C'est parti pour une course poursuite.

- Plus vite, Jack ! m'écriai-je.

- Je fais ce que je peux !

Je continue de jeter des regards derrière par dessus la vitre et entends retentir des coups de feu.

- MA BAGNOLE ! ragea Jack.

- Il y a plus important, là ! lui rappelai-je.

Il ne dit rien mais marmonne quelque chose d'intelligible. Je me penche alors à l'extérieur tandis qu'il conduit avec beaucoup de concentration. Je passe le haut de mon corps par la vitre et sors mon gun en me tenant au siège. J'ai du mal à ne pas basculer à cause de la vitesse et essaie de tirer dans les roues des voitures nous poursuivant. Je me tourne de l'autre côté après avoir éliminé un véhicule et vois que Jack va bientôt devoir prendre un virage, alors je rentre à l'intérieur et souffle un bon coup en rechargeant mon fusil.

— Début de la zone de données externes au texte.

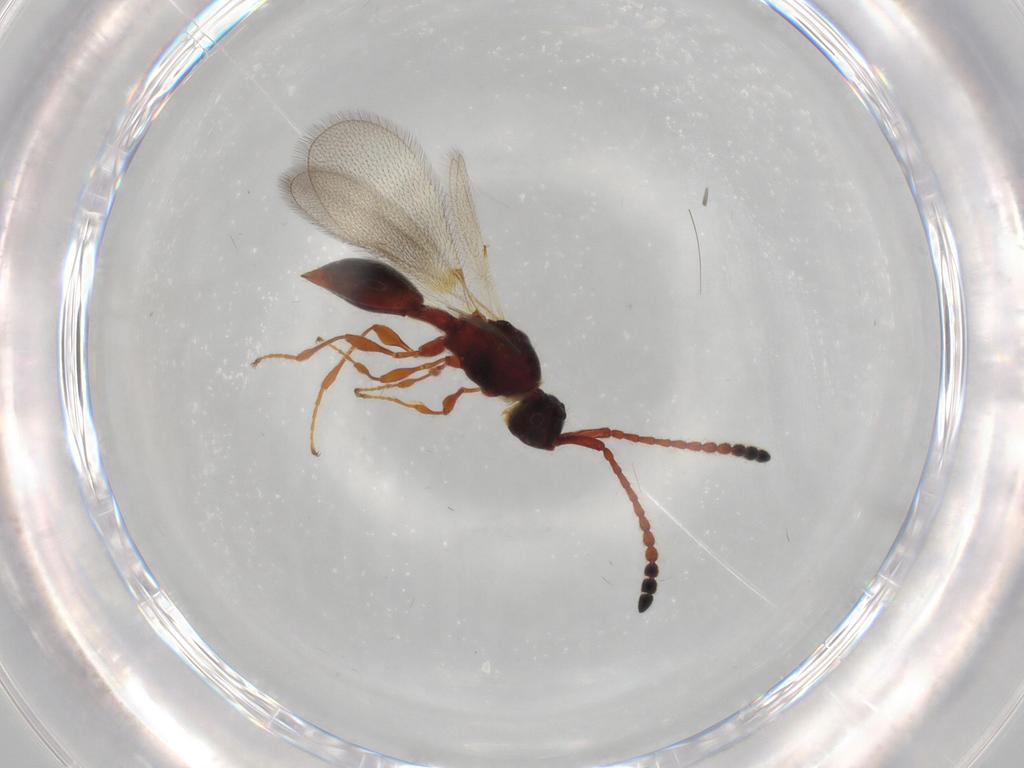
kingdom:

- On va à Phoenix, clamai-je.

- On a encore nos affaires au motel, on peut p...

- Jack, on est poursuivi par au moins 20 putains de bagnoles blindées, et je te parie ce que tu veux qu'il va y en avoir d'autres ! m'exclamai-je. On a pas le temps de se faire une pause pipi !

Il ne répond pas tout de suite et tourne un second virage.

- Ok, mais on y arrivera pas avec les autres qui nous collent au cul, faut que tu travailles seule sur ce coup là, dit-il.

- T'inquiète, je gère, affirmai-je.

J'ai maintenant rechargé mon gun et repasse à la fenêtre en visant la vitre d'un véhicule. Je loupe ma cible plusieurs fois, mais parviens à briser le verre et tuer le conducteur, car la voiture part dans la fourrée des bois. Je retourne encore à l'intérieur et souffle un peu en passant la main dans mes cheveux. Je ressors, abats deux voitures, cette fois-ci en les touchant aux pneus, et lorsque je me rassois correctement, une question me vient à l'esprit.

- Est-ce qu'on aura assez d'essence ?

- J'ai fait le plein hier donc normalement, oui, me rassura Jack.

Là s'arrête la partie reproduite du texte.